Say I want to display this cube in a viewport of 500 by 500 pixels, where the cube precisely fills the viewport (let's not worry about the fact that the cube's sides will extend off the edges of the viewport when it's rotated).

By tedious experimentation, I've determined that the proper values for the ortho X and Y params are about 0.37. The value of the Z params in the glortho call don't seem to matter, except if the absolute values drop below 10, the cube vanishes.



glViewport( 0, 0, 500, 500 );
glMatrixMode( GL_PROJECTION );
glLoadIdentity();
glOrtho( -0.37, +0.37, +0.37, -0.37, -10, 10 );
glMatrixMode( GL_MODELVIEW );


I have two basic questions:

1. How does 0.37 make sense to scale the 2-unit wide cube to fill a 500 pixel square viewport? What conceivable calculation could I make to find this magic number automatically?

2. Some of the images I want to put on the sides of the cube are detailed and I'd prefer to render them at their native size with no scaling to screw things up. The idea was that if the image was (say) 500 by 500 pixels, I'd simply create a viewport that size and make sure the cube precisely fit it. Of course, in the real app, I have to allow some slop on the sides to give the cube room to rotate, so I'd need to figure some way to scale the cube so that the side facing the user was precisely 500 by 500 pixels, regardless of the viewport size.

* _TASK A_
In the forum post about fitting a cube to an OpenGL viewport, what happens to the cube when the absolute values of the Z parameters in the glOrtho call drop below 10?
* _TASK B_
Carry on with the forum post about fitting a cube to an OpenGL viewport, beginning right after its final sentence.

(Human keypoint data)
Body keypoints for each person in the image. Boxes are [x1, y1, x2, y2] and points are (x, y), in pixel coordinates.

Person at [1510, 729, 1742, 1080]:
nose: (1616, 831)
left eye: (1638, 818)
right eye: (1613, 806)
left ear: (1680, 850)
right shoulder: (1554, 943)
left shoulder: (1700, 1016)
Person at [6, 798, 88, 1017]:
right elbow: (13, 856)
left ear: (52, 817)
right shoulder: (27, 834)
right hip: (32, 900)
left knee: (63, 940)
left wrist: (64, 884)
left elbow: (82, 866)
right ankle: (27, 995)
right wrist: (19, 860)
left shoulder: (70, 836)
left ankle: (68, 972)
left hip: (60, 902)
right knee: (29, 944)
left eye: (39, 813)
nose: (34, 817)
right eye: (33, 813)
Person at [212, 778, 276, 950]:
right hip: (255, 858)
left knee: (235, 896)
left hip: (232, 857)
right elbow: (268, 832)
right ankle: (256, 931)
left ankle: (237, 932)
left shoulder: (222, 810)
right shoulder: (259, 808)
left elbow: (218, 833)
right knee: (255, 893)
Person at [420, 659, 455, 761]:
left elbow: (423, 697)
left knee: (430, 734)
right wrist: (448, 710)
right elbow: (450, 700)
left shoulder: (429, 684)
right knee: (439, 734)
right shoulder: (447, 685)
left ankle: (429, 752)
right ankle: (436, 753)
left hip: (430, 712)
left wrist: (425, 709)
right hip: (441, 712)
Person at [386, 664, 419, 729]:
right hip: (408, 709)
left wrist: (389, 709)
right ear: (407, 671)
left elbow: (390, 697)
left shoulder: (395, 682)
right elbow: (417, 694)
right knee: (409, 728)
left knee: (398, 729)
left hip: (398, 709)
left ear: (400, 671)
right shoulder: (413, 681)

* * *

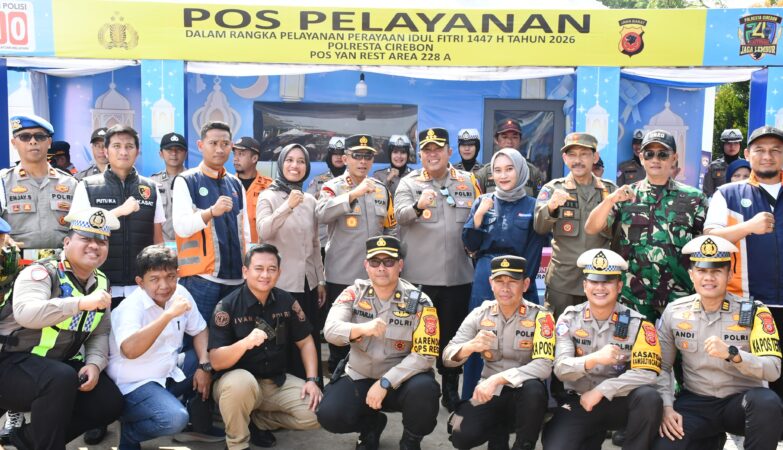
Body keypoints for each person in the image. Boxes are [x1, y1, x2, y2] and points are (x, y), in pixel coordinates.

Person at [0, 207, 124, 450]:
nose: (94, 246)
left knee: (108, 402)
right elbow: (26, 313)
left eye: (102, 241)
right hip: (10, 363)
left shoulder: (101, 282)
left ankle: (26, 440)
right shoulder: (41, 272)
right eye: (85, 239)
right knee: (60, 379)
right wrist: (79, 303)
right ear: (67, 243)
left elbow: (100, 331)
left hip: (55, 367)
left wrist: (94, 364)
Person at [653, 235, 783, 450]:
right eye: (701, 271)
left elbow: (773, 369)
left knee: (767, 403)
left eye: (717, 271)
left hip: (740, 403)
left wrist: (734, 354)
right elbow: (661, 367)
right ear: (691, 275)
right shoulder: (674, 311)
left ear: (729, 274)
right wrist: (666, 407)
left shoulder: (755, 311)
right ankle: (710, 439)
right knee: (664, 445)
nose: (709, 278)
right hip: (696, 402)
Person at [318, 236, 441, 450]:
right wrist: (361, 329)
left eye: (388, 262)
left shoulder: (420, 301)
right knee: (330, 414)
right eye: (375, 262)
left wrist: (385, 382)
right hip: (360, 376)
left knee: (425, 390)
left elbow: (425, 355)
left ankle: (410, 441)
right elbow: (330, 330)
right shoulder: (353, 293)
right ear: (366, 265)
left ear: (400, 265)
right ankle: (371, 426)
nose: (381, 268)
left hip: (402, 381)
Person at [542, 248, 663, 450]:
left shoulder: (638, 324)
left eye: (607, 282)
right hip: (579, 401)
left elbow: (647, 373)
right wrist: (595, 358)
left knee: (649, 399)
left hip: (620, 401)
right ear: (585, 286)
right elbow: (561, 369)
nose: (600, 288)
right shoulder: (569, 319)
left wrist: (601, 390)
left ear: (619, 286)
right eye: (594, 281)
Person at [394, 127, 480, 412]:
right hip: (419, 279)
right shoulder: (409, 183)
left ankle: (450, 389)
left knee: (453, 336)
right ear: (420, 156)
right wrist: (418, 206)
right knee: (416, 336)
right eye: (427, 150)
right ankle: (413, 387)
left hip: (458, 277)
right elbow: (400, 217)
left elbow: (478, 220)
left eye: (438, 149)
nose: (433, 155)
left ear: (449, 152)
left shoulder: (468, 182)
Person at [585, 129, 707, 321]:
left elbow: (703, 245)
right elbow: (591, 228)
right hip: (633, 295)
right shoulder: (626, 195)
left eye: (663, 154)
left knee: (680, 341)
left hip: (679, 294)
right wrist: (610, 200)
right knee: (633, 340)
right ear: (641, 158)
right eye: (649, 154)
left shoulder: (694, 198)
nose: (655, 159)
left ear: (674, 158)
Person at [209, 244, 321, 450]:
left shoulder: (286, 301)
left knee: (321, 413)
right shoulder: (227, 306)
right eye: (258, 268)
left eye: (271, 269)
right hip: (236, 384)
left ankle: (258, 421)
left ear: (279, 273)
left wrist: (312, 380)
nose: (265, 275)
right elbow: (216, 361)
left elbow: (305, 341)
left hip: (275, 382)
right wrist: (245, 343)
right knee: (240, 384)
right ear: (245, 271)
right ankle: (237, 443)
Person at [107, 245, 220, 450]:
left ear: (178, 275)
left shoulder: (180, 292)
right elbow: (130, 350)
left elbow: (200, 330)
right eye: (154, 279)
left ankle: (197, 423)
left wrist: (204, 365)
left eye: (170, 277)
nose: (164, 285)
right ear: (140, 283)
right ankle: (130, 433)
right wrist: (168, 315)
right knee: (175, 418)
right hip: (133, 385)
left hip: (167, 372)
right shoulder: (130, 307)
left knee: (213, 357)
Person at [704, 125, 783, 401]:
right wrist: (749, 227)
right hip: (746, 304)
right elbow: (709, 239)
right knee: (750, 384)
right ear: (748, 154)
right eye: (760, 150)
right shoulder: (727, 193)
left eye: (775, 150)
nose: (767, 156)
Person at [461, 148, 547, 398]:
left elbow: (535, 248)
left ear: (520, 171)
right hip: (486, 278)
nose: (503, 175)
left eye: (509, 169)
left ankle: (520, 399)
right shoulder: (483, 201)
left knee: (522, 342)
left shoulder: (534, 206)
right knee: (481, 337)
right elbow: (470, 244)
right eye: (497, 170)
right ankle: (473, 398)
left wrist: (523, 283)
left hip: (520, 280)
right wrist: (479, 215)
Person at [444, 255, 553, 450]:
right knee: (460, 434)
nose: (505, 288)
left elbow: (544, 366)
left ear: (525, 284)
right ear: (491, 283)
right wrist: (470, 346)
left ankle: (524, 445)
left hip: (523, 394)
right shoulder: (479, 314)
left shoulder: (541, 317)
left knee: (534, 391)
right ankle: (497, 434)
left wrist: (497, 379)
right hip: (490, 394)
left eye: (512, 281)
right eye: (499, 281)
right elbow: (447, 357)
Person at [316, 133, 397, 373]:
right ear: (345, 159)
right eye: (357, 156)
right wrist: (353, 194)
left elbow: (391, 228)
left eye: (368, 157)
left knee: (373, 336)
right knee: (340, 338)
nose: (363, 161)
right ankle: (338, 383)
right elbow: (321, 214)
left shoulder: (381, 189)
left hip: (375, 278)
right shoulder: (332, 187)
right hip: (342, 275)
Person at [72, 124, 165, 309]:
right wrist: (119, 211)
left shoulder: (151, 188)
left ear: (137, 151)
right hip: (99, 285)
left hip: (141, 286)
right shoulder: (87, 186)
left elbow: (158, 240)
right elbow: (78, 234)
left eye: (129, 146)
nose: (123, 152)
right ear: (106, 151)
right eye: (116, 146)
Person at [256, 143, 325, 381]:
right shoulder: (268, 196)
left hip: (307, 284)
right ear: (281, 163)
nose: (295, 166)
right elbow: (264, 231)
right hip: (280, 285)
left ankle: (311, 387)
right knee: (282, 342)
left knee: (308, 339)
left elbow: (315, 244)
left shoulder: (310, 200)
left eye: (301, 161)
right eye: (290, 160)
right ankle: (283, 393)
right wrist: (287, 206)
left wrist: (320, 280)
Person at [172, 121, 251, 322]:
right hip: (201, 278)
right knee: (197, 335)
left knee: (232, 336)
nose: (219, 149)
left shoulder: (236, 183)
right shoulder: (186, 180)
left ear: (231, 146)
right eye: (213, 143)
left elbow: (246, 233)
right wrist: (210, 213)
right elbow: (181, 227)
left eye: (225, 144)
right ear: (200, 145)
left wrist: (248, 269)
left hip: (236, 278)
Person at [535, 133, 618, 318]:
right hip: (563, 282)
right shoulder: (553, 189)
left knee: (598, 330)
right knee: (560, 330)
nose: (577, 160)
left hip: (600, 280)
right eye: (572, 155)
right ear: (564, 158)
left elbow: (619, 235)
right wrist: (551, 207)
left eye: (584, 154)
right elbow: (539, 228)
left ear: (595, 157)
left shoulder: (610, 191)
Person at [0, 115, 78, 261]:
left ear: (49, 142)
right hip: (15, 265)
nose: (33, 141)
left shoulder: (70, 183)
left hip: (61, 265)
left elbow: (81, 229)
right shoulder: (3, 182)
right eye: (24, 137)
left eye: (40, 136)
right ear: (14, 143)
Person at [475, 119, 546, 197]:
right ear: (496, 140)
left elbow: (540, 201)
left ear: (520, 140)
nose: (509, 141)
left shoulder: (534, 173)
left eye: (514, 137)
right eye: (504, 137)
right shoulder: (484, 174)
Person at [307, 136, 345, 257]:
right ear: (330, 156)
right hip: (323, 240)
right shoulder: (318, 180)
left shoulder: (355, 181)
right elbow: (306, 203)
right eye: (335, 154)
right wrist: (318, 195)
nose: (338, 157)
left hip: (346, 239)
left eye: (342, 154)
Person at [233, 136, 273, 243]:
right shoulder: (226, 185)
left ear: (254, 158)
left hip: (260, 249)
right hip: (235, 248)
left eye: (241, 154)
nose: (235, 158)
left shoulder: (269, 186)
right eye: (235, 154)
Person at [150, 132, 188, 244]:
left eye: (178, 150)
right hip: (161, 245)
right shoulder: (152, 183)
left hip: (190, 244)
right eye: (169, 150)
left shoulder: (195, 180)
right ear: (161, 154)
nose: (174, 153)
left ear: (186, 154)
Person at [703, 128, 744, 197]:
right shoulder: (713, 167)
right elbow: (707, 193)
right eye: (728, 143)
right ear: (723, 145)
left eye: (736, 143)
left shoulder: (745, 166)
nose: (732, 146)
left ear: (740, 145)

==

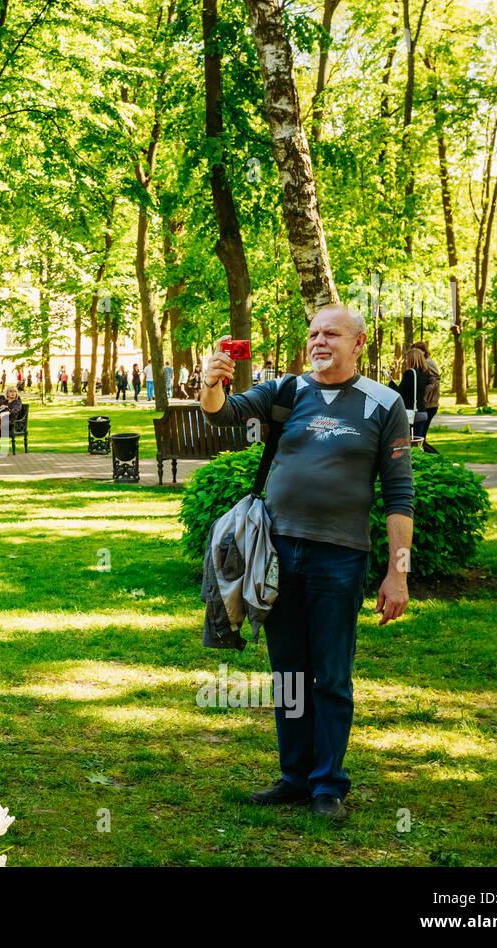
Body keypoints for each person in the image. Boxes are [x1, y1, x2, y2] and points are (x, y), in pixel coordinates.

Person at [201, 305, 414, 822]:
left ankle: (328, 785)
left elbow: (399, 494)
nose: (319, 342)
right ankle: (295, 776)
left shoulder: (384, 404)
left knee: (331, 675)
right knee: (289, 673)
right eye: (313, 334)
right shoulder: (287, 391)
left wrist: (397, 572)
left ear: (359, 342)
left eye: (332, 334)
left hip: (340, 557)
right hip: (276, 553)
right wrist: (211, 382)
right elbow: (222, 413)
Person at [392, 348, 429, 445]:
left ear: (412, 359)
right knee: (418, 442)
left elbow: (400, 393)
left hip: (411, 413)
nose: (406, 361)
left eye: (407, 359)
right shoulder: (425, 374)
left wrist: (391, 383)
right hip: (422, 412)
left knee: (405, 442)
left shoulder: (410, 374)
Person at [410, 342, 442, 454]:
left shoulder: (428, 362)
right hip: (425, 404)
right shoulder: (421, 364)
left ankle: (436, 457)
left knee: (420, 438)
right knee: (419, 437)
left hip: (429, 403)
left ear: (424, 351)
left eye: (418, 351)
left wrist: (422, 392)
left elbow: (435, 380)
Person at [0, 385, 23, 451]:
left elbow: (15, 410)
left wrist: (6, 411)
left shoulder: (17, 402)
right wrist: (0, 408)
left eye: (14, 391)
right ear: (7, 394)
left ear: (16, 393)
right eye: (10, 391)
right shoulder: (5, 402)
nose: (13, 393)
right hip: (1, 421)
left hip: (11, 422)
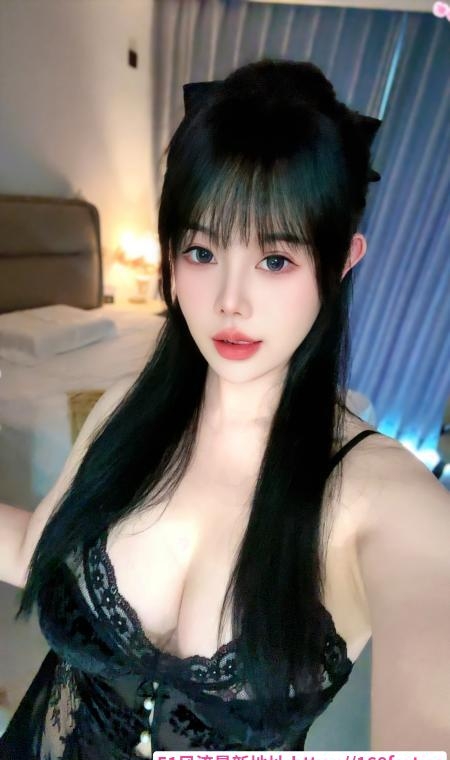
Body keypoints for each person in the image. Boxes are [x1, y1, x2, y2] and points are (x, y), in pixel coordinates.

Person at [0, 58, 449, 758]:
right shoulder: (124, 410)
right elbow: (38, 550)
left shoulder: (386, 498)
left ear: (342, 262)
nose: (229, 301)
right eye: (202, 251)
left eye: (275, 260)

* _ANSWER SPACE A_
The cube vanishes.

* _ANSWER SPACE B_
I suspect once I know the answer to #1, I'll know the answer to #2. I've seen many and varied explanations of what glOrtho() actually does, ranging from a simplistic "defines the clipping planes for each axis" to the more complex matrix multiplication explanation. No explanation I've seen describes how the settings actually affect your model; I know from experimentation that shrinking the absolute value of the numbers makes the model larger in the X or Y dimensions, and making them larger shrinks the model, which kind of makes sense if you consider the call to be defining the co-ordinate system the model lives in.

But 0.37? Sigh. Back when I was writing MacPaint 2, the world was a simpler place, and my major concern was keeping tight 68K machine code loops for performance' sake.

-NiCo-
02-28-2008, 01:27 AM
0.37? that's pretty weird... can we have a look at the rest of the code?

N.

dramsey
02-28-2008, 10:50 AM
OK, it's official: I'm a moron. Time to stop coding and start gardening...

When I first started working on this code, I though I'd have to scale the images separately to make them fit the cube faces. It was one of the first things I did, and I promptly forgot about it.

That's what was screwing things up. Remove this code, and if you want an X by Y image, you make the viewport that size and set your ortho factors to 1.0. Works great...